Assignment: Rewrite the text of these rows so that each occurrence of "通知" becomes "公告". Leave every other character unchanged.

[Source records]
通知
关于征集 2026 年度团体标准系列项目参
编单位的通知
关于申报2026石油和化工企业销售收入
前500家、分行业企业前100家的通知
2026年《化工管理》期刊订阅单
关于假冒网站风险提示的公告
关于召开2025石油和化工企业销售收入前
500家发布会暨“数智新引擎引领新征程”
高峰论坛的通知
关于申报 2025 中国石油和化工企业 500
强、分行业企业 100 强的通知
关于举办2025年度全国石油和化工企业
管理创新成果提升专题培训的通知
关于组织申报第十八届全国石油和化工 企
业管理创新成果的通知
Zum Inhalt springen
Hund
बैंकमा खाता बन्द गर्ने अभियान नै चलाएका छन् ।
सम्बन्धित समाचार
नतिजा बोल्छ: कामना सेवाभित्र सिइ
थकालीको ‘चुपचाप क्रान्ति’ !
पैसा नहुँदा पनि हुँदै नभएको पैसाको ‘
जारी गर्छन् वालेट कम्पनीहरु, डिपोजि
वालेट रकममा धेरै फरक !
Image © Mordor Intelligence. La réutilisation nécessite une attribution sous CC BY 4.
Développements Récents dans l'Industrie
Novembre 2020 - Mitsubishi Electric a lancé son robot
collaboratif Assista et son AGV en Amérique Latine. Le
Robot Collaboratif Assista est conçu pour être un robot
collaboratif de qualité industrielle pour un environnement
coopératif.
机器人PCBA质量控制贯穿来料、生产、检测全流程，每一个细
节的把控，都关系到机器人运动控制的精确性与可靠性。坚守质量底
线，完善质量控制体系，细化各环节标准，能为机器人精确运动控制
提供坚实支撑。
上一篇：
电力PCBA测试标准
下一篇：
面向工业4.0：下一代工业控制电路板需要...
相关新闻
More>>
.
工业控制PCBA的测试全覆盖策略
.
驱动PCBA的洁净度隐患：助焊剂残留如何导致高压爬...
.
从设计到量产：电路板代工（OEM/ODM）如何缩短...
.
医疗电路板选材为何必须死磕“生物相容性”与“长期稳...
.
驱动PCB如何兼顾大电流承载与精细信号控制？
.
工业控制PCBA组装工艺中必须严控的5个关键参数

Task output:
公告
关于征集 2026 年度团体标准系列项目参
编单位的公告
关于申报2026石油和化工企业销售收入
前500家、分行业企业前100家的公告
2026年《化工管理》期刊订阅单
关于假冒网站风险提示的公告
关于召开2025石油和化工企业销售收入前
500家发布会暨“数智新引擎引领新征程”
高峰论坛的公告
关于申报 2025 中国石油和化工企业 500
强、分行业企业 100 强的公告
关于举办2025年度全国石油和化工企业
管理创新成果提升专题培训的公告
关于组织申报第十八届全国石油和化工 企
业管理创新成果的公告
Zum Inhalt springen
Hund
बैंकमा खाता बन्द गर्ने अभियान नै चलाएका छन् ।
सम्बन्धित समाचार
नतिजा बोल्छ: कामना सेवाभित्र सिइ
थकालीको ‘चुपचाप क्रान्ति’ !
पैसा नहुँदा पनि हुँदै नभएको पैसाको ‘
जारी गर्छन् वालेट कम्पनीहरु, डिपोजि
वालेट रकममा धेरै फरक !
Image © Mordor Intelligence. La réutilisation nécessite une attribution sous CC BY 4.
Développements Récents dans l'Industrie
Novembre 2020 - Mitsubishi Electric a lancé son robot
collaboratif Assista et son AGV en Amérique Latine. Le
Robot Collaboratif Assista est conçu pour être un robot
collaboratif de qualité industrielle pour un environnement
coopératif.
机器人PCBA质量控制贯穿来料、生产、检测全流程，每一个细
节的把控，都关系到机器人运动控制的精确性与可靠性。坚守质量底
线，完善质量控制体系，细化各环节标准，能为机器人精确运动控制
提供坚实支撑。
上一篇：
电力PCBA测试标准
下一篇：
面向工业4.0：下一代工业控制电路板需要...
相关新闻
More>>
.
工业控制PCBA的测试全覆盖策略
.
驱动PCBA的洁净度隐患：助焊剂残留如何导致高压爬...
.
从设计到量产：电路板代工（OEM/ODM）如何缩短...
.
医疗电路板选材为何必须死磕“生物相容性”与“长期稳...
.
驱动PCB如何兼顾大电流承载与精细信号控制？
.
工业控制PCBA组装工艺中必须严控的5个关键参数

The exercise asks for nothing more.